Ech, czasem dobrze wrócić do korzeni. Tak, Praga to było miejsce, które odwiedziliśmy ładnych kilka lat temu. Dokładnie cztery. To nasza pierwsza podróż w którą od początku do końca wybrały się dwa krety z dwoma dwunożnymi. Pewnego letniego poranka postanowiliśmy wyruszyć na podbój Pragi. Po drodze zrobiliśmy przystanek w Cieszynie. Dlaczego? Pragmatycznie rzecz ujmując... Podróż z Katowic do Pragi bezpośrednio pociągiem kosztowała wtedy jakieś 5 razy tyle co podróż busikiem do Cieszyna a potem pociągiem z Czeskiego Cieszyna do Pragi. Z Cieszyna wystarczy przekopać się przez Olzę. Spacer z polskiego dworca na czeski trwa około pół godziny.
Zaczęło się niewinnie... W pociągu odsypialiśmy, bo podróż rozpoczęliśmy wcześnie rano. Na miejsce dotarliśmy wczesnym popołudniem i zaczęliśmy zwiedzanie od spaceru w stronę hotelu. Po drodze napotkaliśmy na takie przejście podziemne. To co było nad nim zrobiło na nas ogromne wrażenie.
Nigdy wcześniej nie widziałyśmy takich "rynienek", w których kursują pociągi.
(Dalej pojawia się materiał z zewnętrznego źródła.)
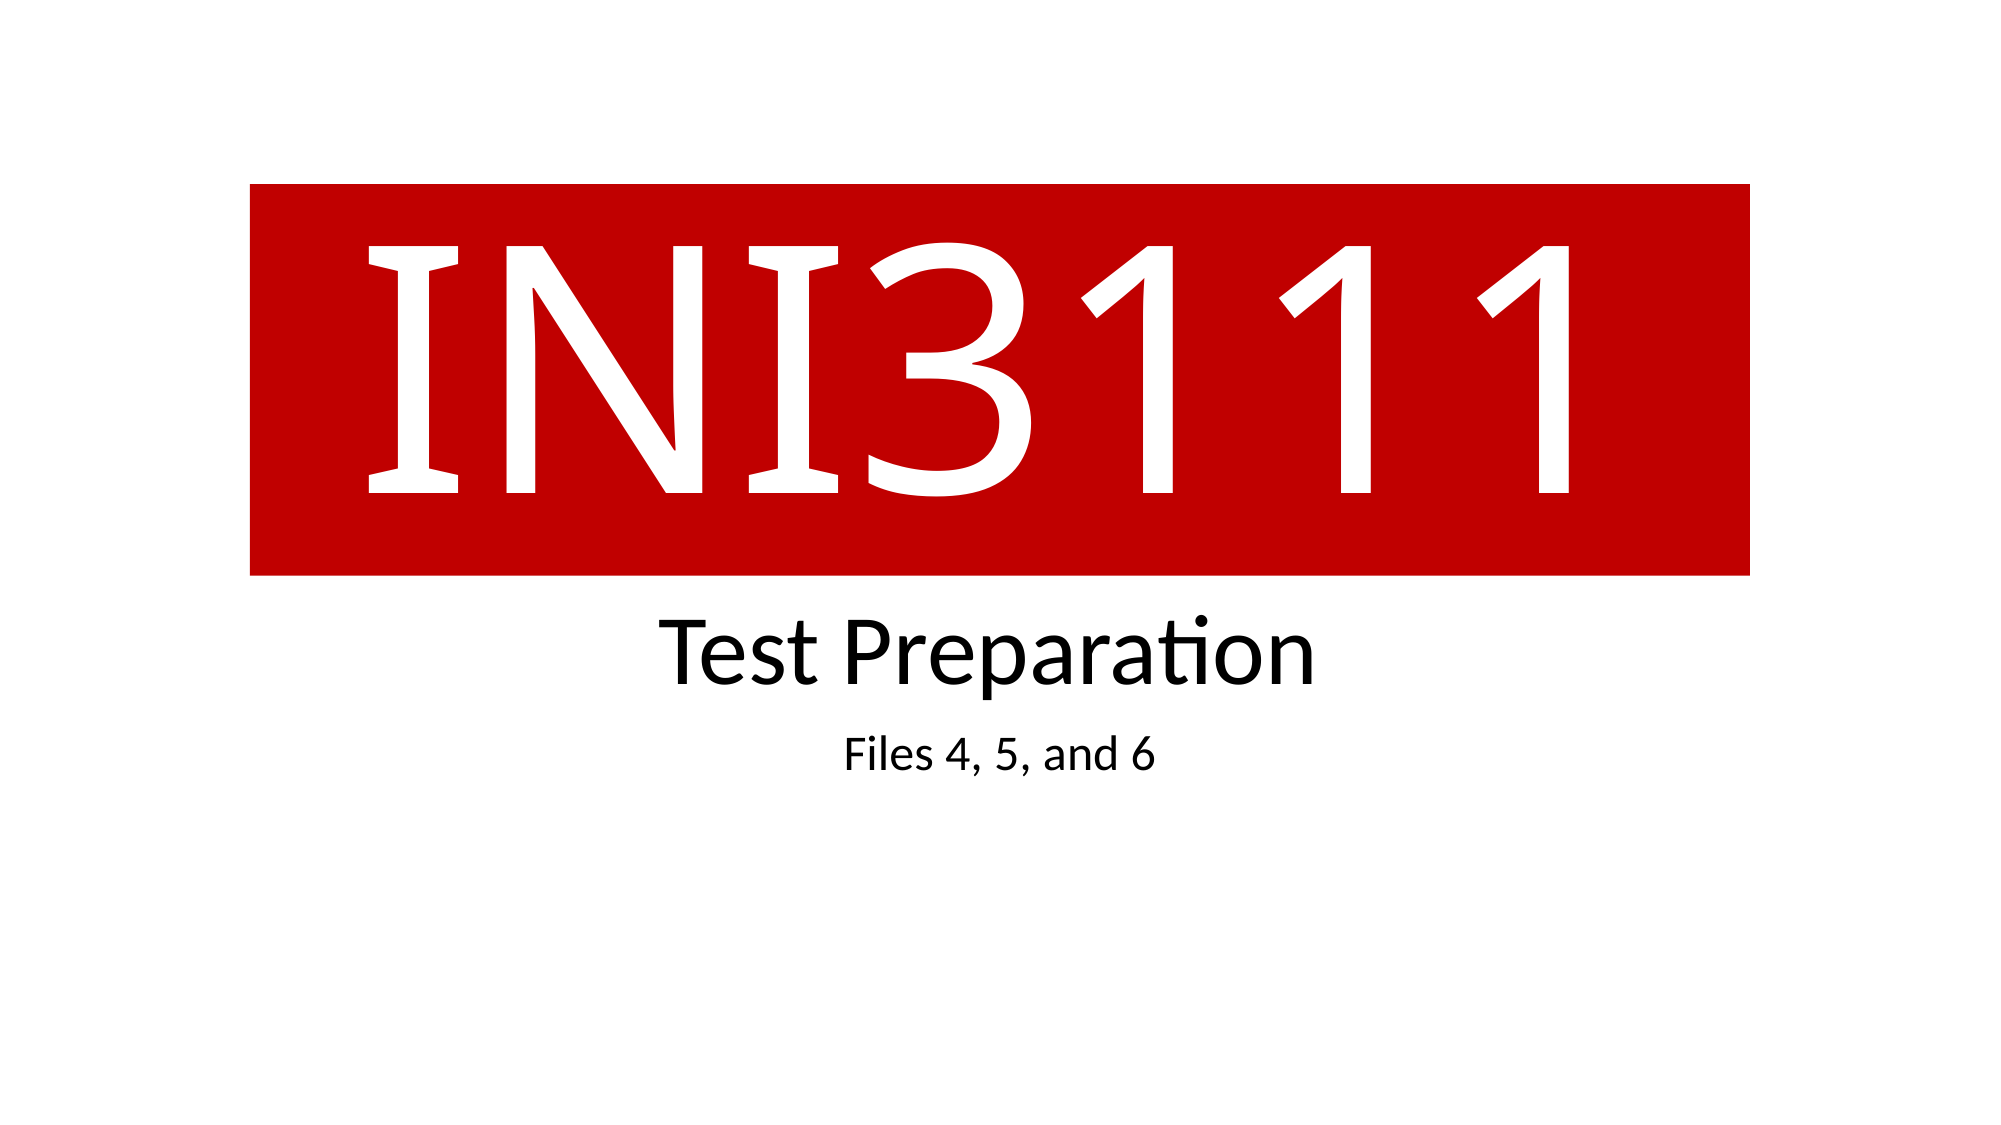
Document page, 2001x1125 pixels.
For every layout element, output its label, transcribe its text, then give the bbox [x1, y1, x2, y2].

title INI3111 [249, 184, 1750, 576]
subtitle Test Preparation Files 4, 5, and 6 [249, 590, 1750, 863]
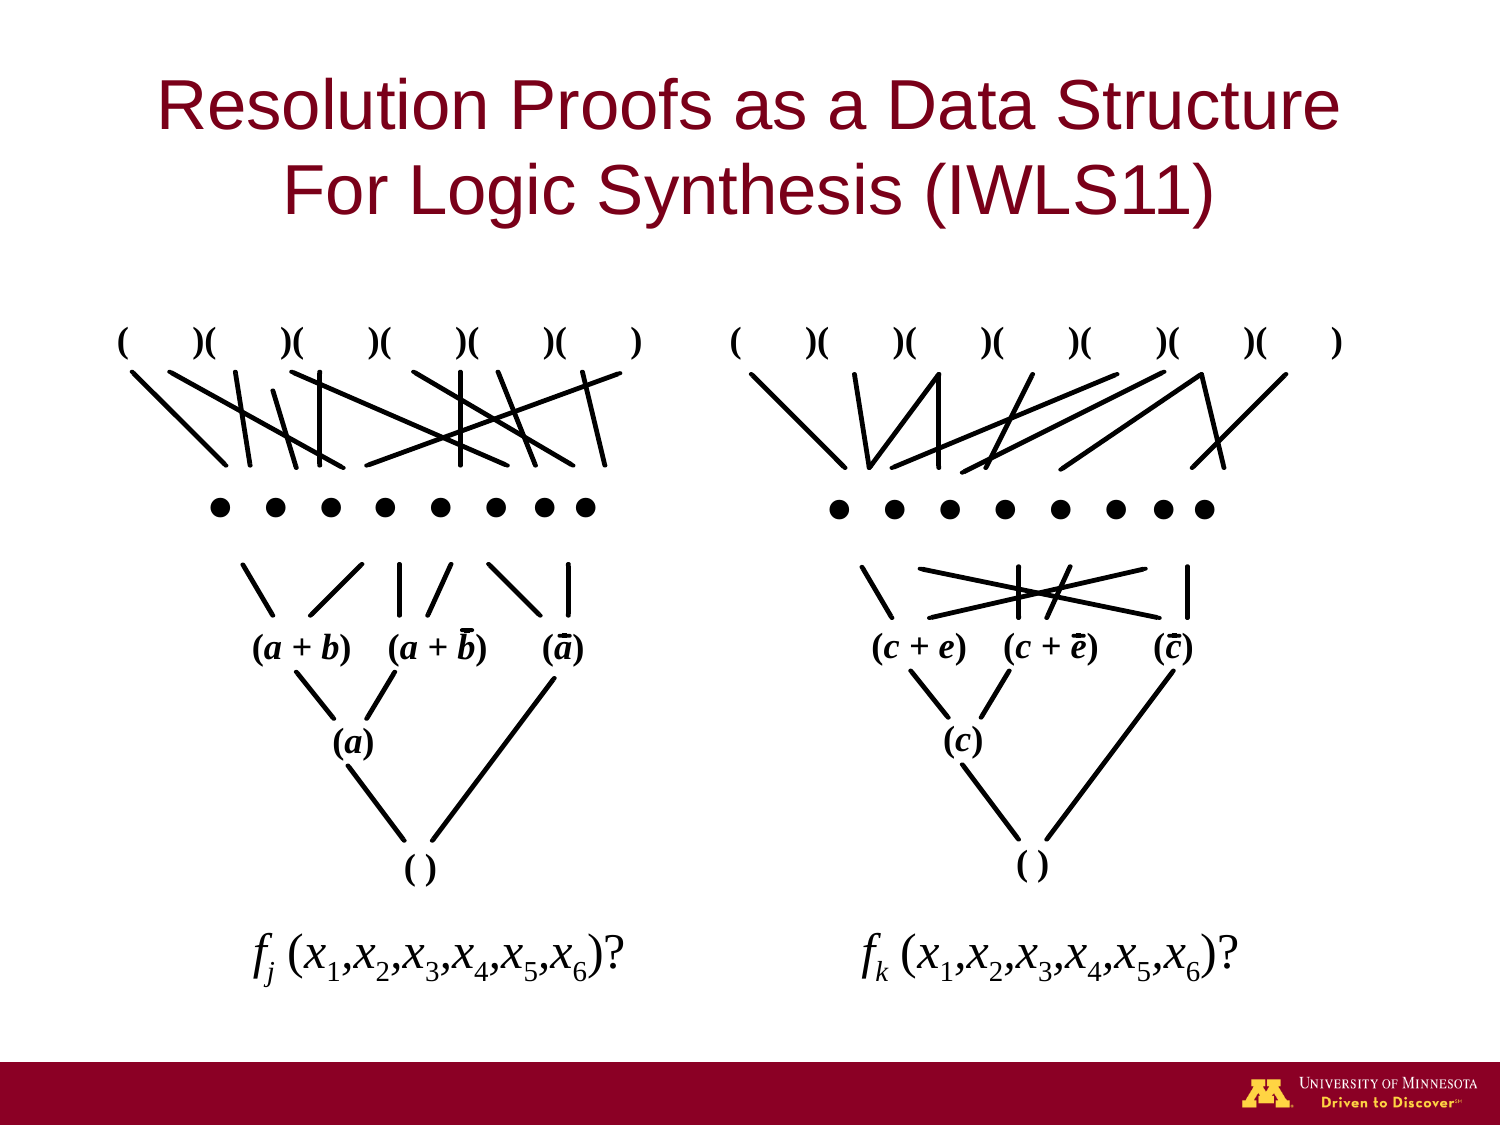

Wyglądało to imponująco.
Po tym jak dotarliśmy do hotelu i zostawiliśmy rzeczy udaliśmy się na obiad i czeskie piwo.
Już pierwszego dnia nieco pozwiedzaliśmy. Przespacerowaliśmy się wzdłuż Wełtawy, powędrowaliśmy w okolice muzeum Franza Kafki. Przeszliśmy też najwęższą uliczką w Pradze, ale jak się okazuje nie na świecie. W Niemczech znajduje się jeszcze węższa uliczka. Zobaczcie wieczorne zdjęcia:
Ta... Ci chłopcy "wysikują" kontury granic Czech.
Apropos rzeczy, które zaskakują, choć może nie powinny. Oto zjazd do żółtej linii metra w Pradze. Stacja Invalidovna... Wyjątkowo strome, długie i szybkie schody ruchome.
Kolejnego dnia zwiedziliśmy Wyszehrad, Hradczany i oczywiście samo centrum Pragi - most Karola.
Powyżej Wyszehrad
Most Karola
No i Hradczany z widokiem na błyszczące w słońcu dachy Pragi.
Ten dzień zakończył się w zasadzie kolejnego dnia nad ranem. Wieczór był owocny, testowaliśmy ile czeskich piw potrzebnych jest do swobodnego mówienia po angielsku. Okazuje się, że wystarczą dwa. Najpierw rozmawialiśmy z Włochami a później z Rosjanami. Podczas tych rozmów sprawdzaliśmy wytrzymałość stolików barowych na działanie ognia. A przynajmniej jednego stolika. Przeżył. Do hotelu przekopaliśmy się około szóstej rano...
Nocna rozmowa tak nam się układała, że kontynuowaliśmy ją kolejnego dnia podczas rejsu po Wełtawie.